I’ve noticed that if I clone the humanoid or exclude it from being moved from the original model, the error disappears but leaves an unsatisfactory result in its wake (i.e. player’s camera does not drop to the floor where the body is).
So to my question: Is there a better method in creating a corpse system, or is there a way to solve this error/warning outright?
local CharacterChildren = Char:GetChildren()
local CorpseModel = Instance.new("Model")

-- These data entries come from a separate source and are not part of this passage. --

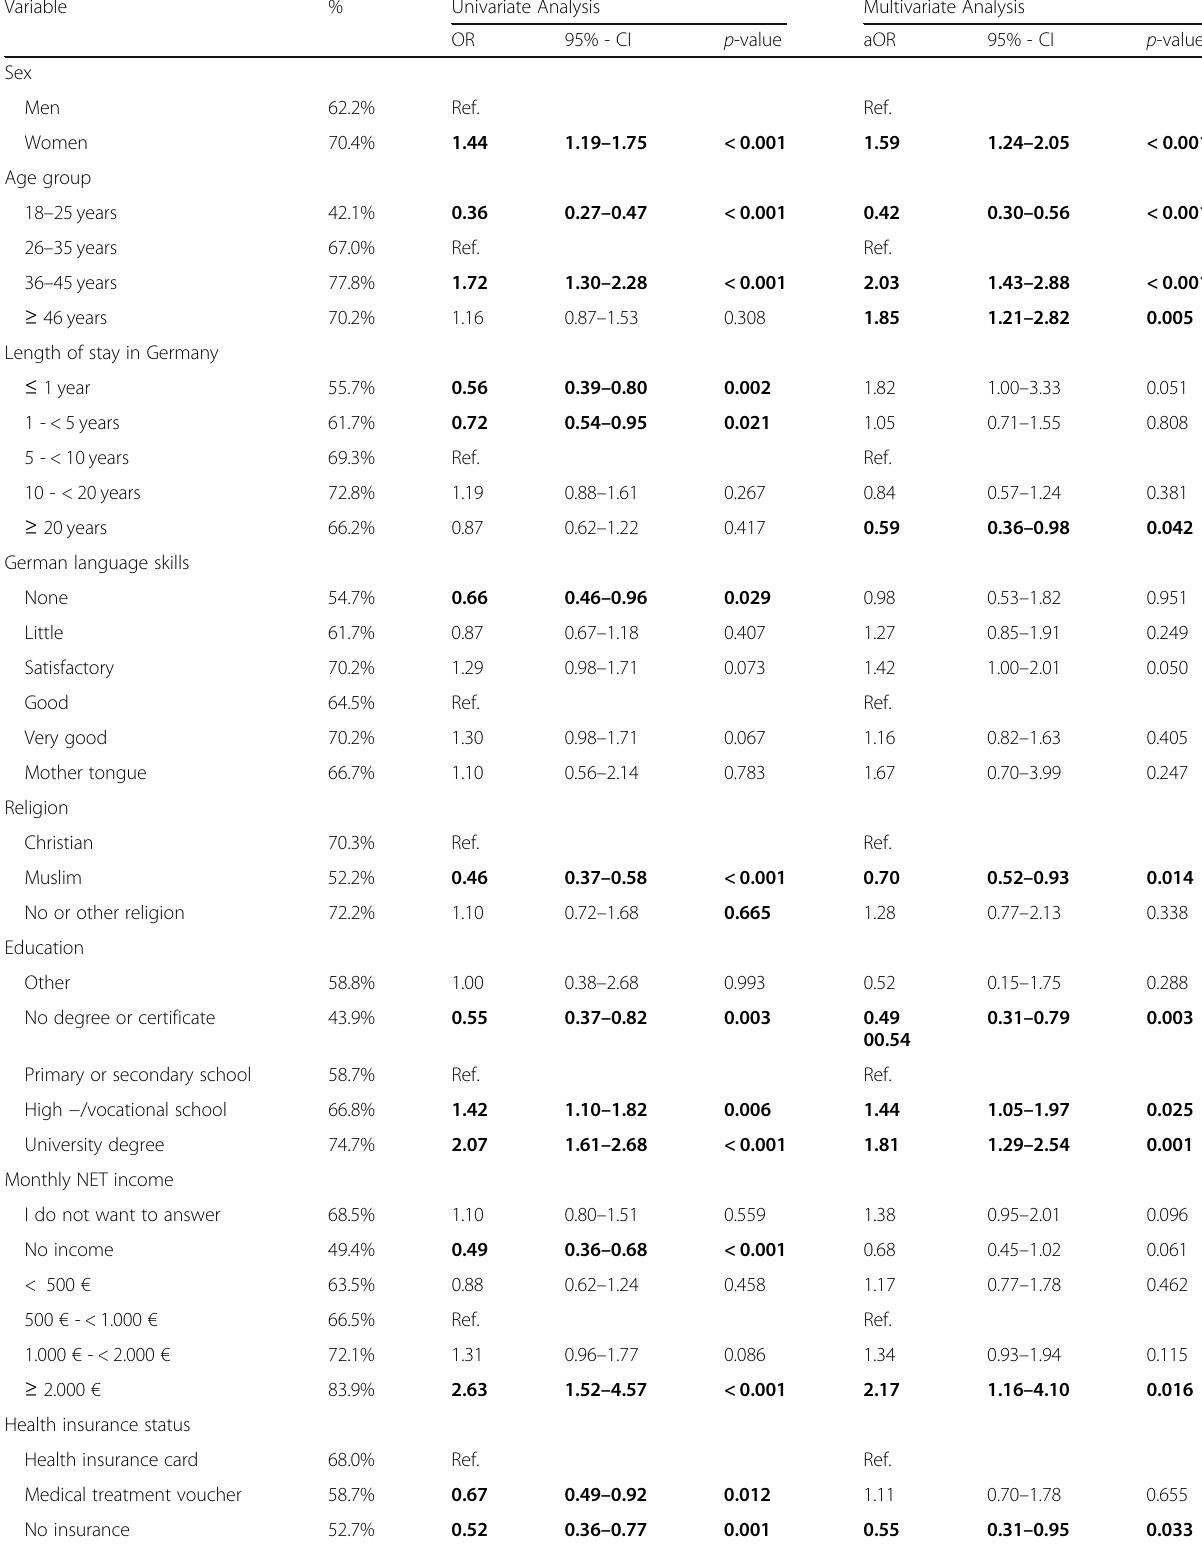
Table 7 Multivariate analysis on HIV test uptake (ever been tested = 1, not tested = 0), n =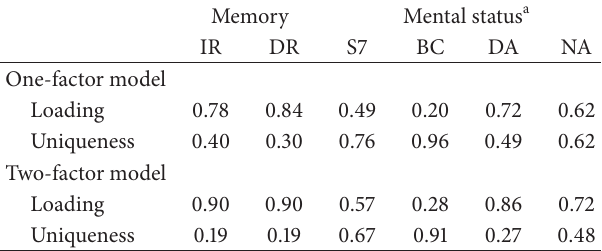
Table 4: Standardized loadings from confirmatory factor analyses.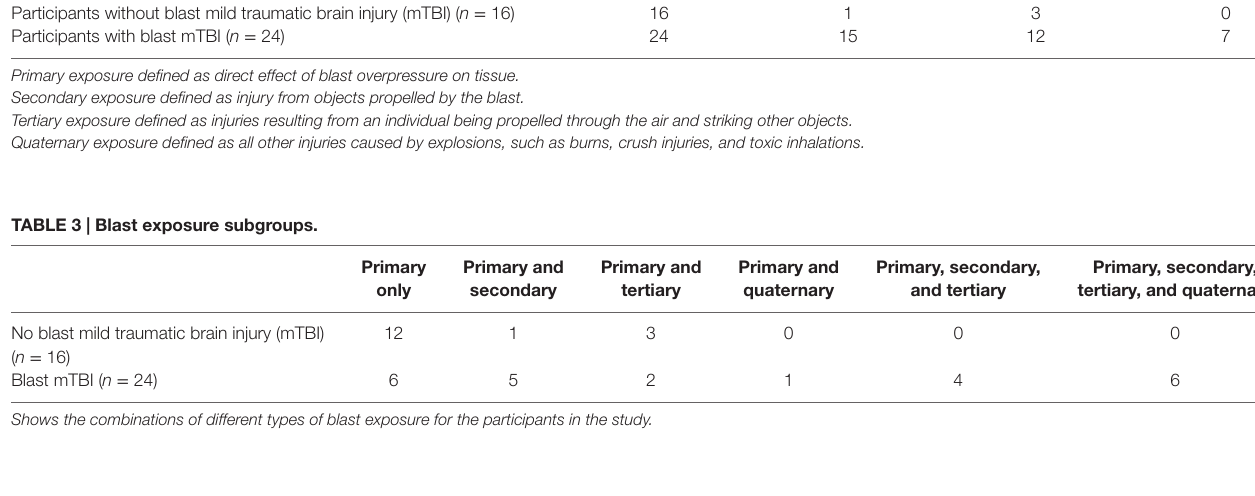
Primary and quaternary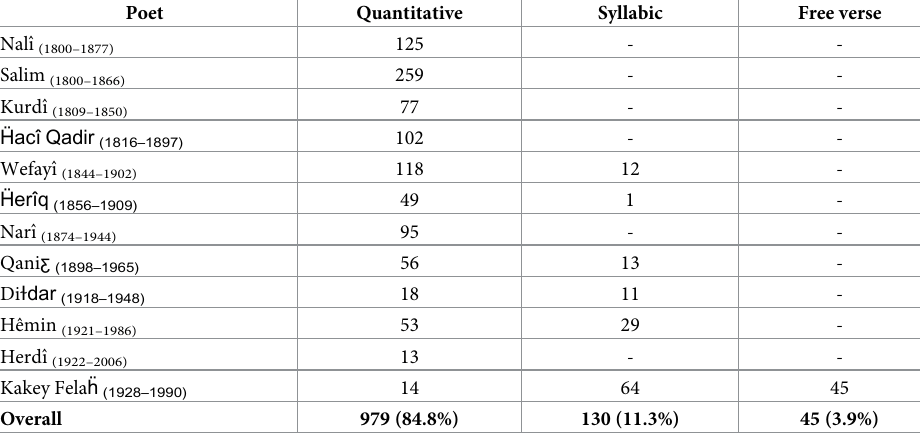
Table 6. Statistics of poems of the dataset. Poet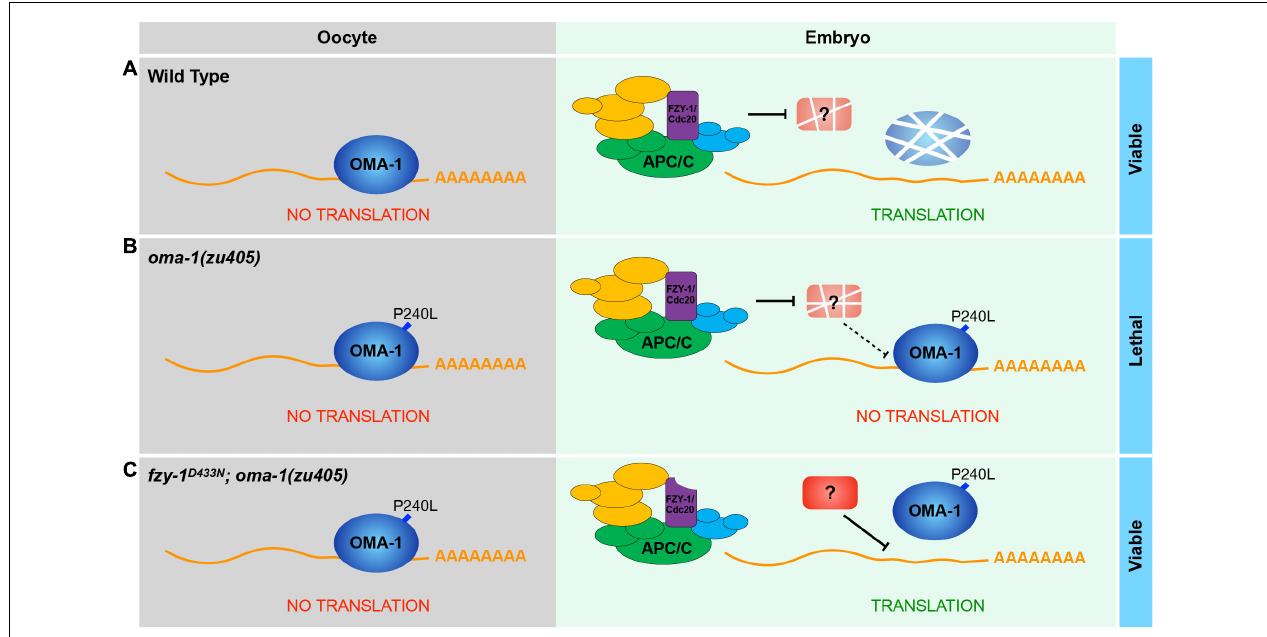
FIGURE 7 | A proposed model to show how APC/C complex and OMA-1 are coordinated to regulate the oocyte-to-embryo transition. (A) In the wild type, OMA-1 binds to 3 (cid:48) UTR of its cognate mRNA to repress translation and undergoes rapid turnover in the oocyte-to-embryo transition. Maternal mRNAs can be translated normally in early embryos. (B) In the oma-1(zu405) mutant, the gain-of-function mutation P240L stabilizes OMA-1, causing OMA-1 continuously binds to its targets and repress their translation in early embryos, which eventually leads to embryonic lethality. (C) When the function of APC/C is perturbed ( fzy-1 D 433 N as an example), its substrates are not degraded. In this situation, P240L mutation still stabilizes OMA-1, however, the association between OMA-1 P 240 L and mRNA is weakened, which is probably regulated a potential APC/C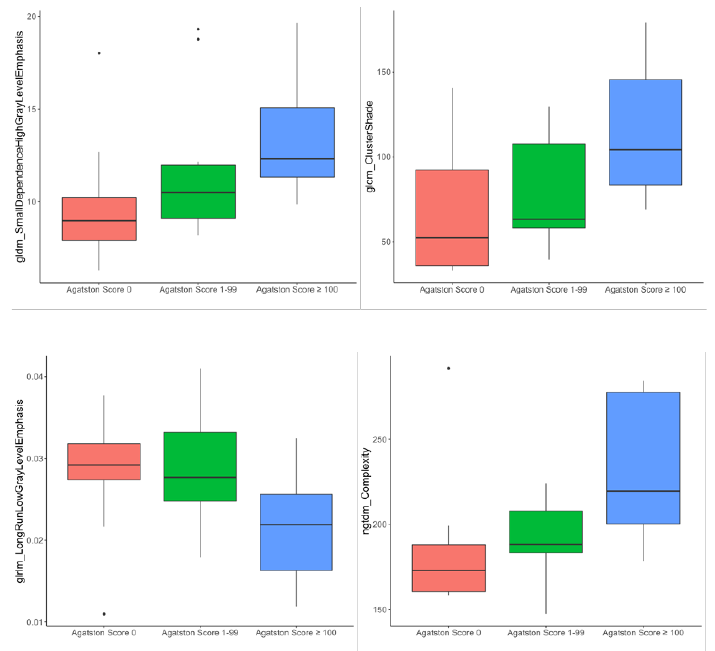
Figure 5. Distribution of “gldm SmallDependenceHighGrayLevelEmphasis”, “glcm ClusterShade”, “glrlm LongRunLowGrayLevelEmphasis”, and “ngtdm Complexity” feature within the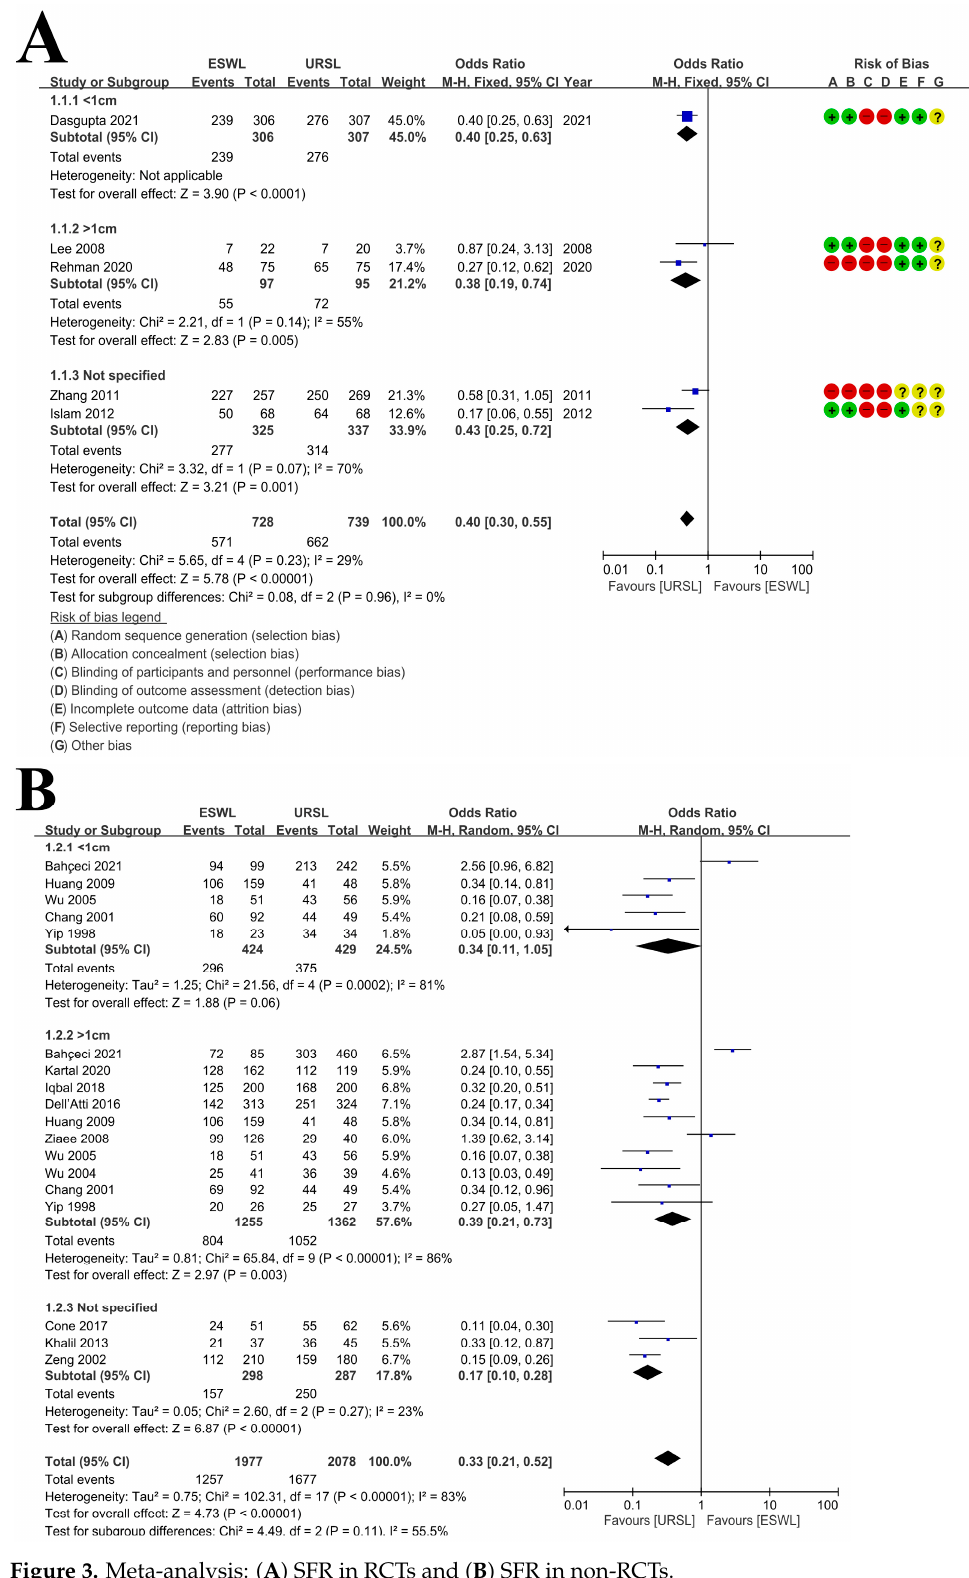
Figure 3. Meta-analysis: ( A ) SFR in RCTs and ( B ) SFR in non-RCTs.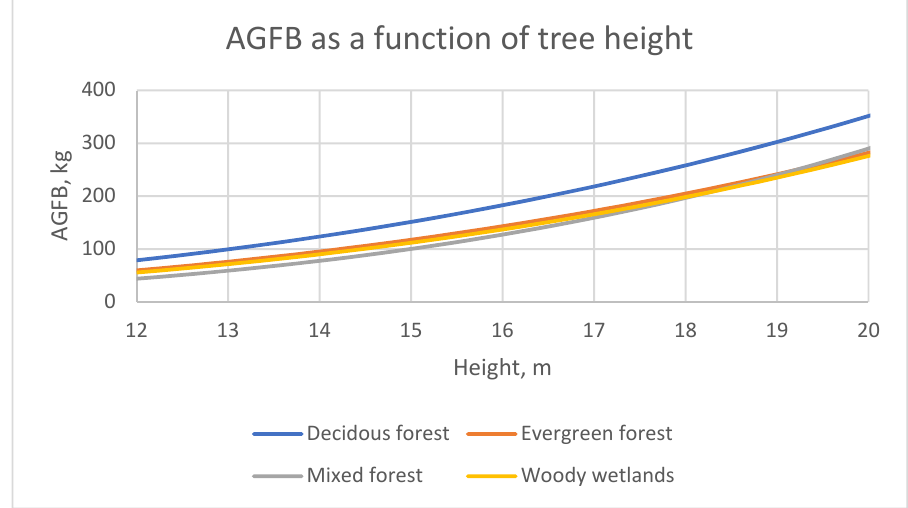
Figure 5. Duplin County: Relationship between tree height and AGFB, by forest type.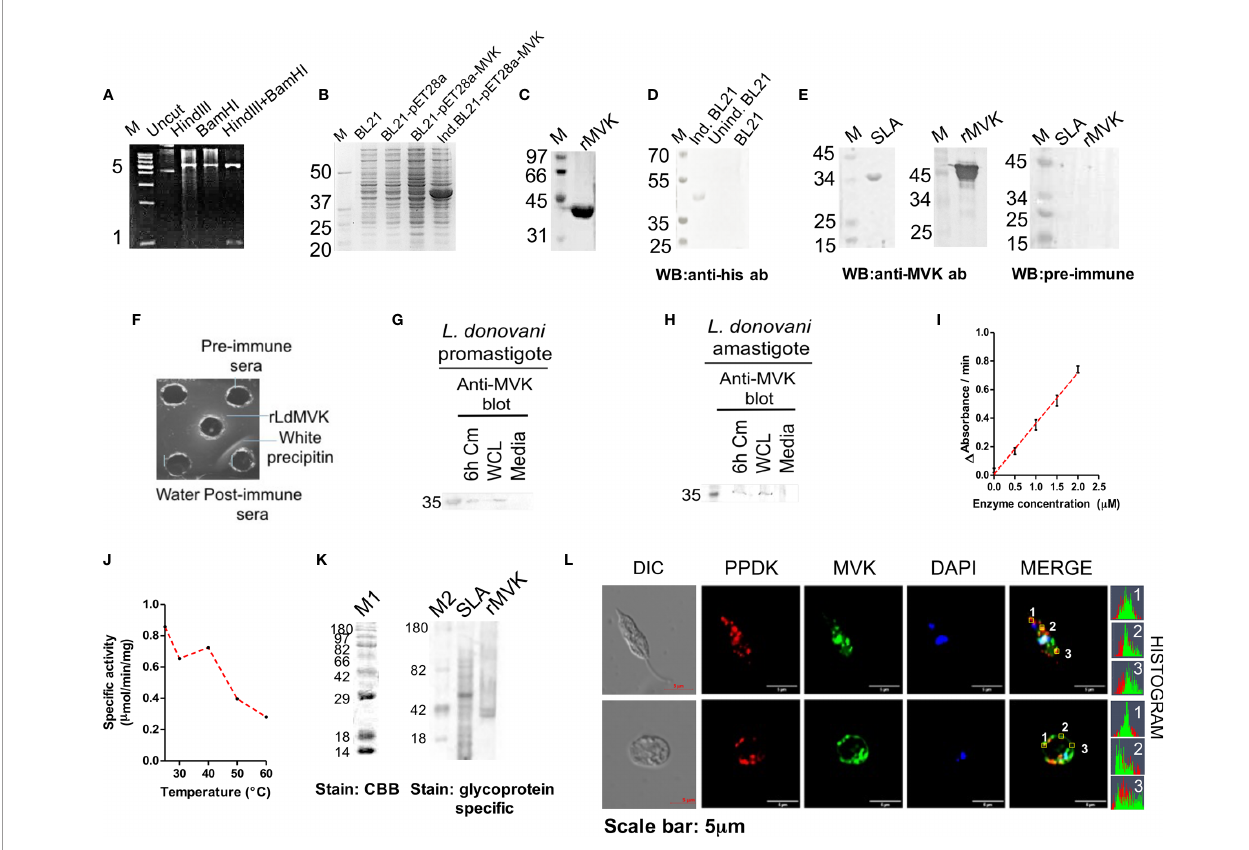
FIGURE 2 | Characterization of L. donovani mevalonate kinase. (A) Figure showing con fi rmation of cloning after HindIII+BamHI double digestion of rpET28a-MVK. HindIII+BamHI double digested product was run on agarose gel electrophoresis. M, DNA ladder; uncut, uncut pET28a-MVK; HindIII, HindIII digested recombinant plasmid; BamHI, BamHI digested recombinant plasmid; HindIII+BamHI, double digested HindIII+BamHI rpET28a-MVKproduct. Representative of at least three independent experiments is shown. (B) SDS-PAGE showing the expression of rLdMVK by induced and transformed BL21 cells. M, Protein marker; BL21, bacterial cell lysate; BL21-pET28a, pET28a transformed bacterial lysate; BL21-pET28a-MVK, pET28a-MVK transformed bacterial lysate; Ind. BL21-pET28a-MVK, pET28a- MVK transformed and induced bacterial lysate. (C) Ni-NTA puri fi ed sample stained with Coomassie brilliant blue. This puri fi ed r-LdMVK was used for all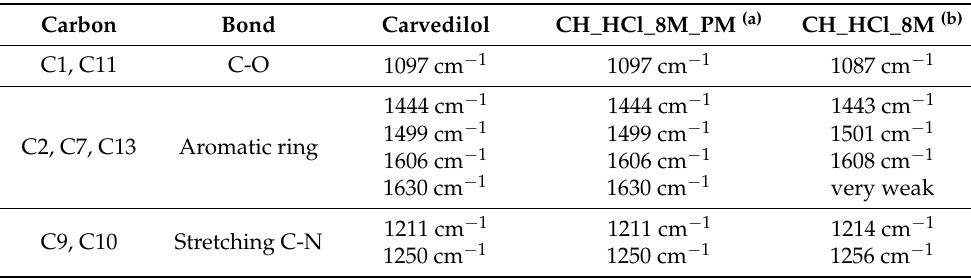
Table 2. Comparison of the IR bands for active principle, physical mixture, and active principle– halloysite hybrids.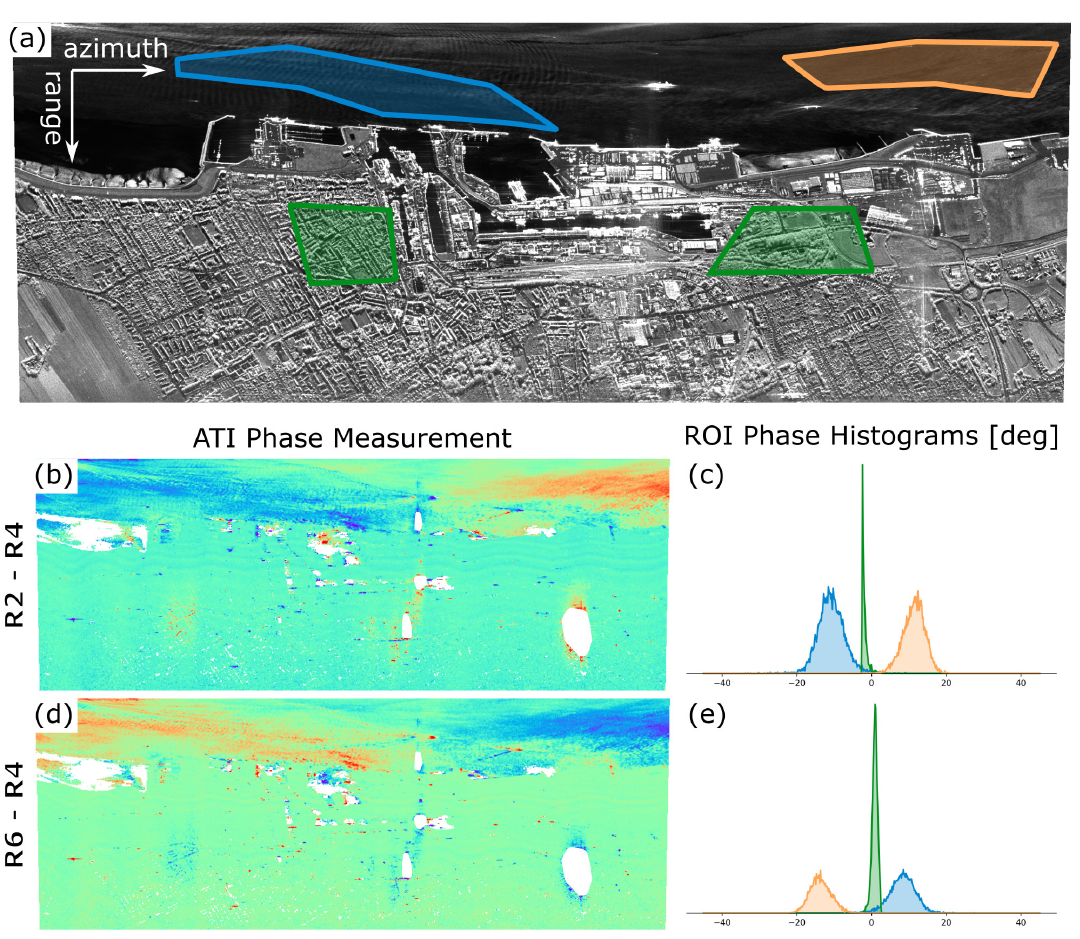
Figure 8. Along-track interferometric phase measurements of the V-SAR sensor over the city of Cuxhaven on the North Sea coast in Germany: ( a ) the backscatter amplitude at X-band, as measured in one of the six simultaneously acquired VV-pol channels, where polygons indicate regions of interest (ROIs) used for further detailed analysis; and ( b – e ) a matrix showing the along-track interferometric phase ( b , d ) and ROI phase histograms ( c , e ) for two of the five baselines. The baselines correspond to those shown in Figures 6 and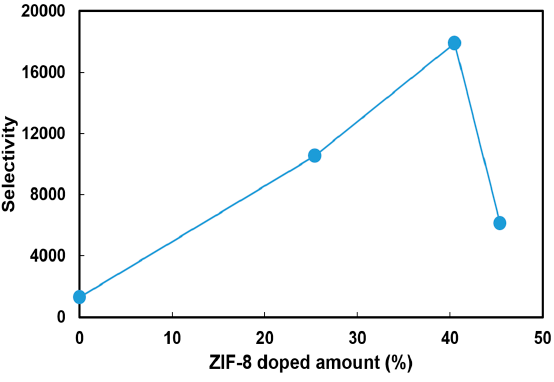
Figure 6. Selectivity (ratio of ionic conductivity to methanol permeability) of PVA and PVA/ZIF-8 membranes at 30 °C.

CorpseModel.Name = "Corpse of " .. Player.Name
CorpseModel.Parent = workspace
for i = 1,#CharacterChildren do
CharacterChildren[i].Parent = CorpseModel
end
A better way to create a corpse model would be:
Note that I’m toggling the ‘Archivable’ because by default the player’s character isn’t archivable which means it can’t be cloned.
Char.Archivable = true
local corpse = Char:Clone()
corpse.Name = "Corpse of " .. Player.Name
corpse.Parent = workspace
Char.Archivable = false
--additionally you can set the original character's transparency to 1 to hide it
Issue with your code is that by reparenting the character’s parts, you reparent the player’s humanoid to a new model thus leaving their actual character without a humanoid, thus this error.
Yes that is correct. If you want to instead have a death animation, you could disable Humanoid.BreakJointsOnDeath, anchor the character, and play your death animation using a high animation priority.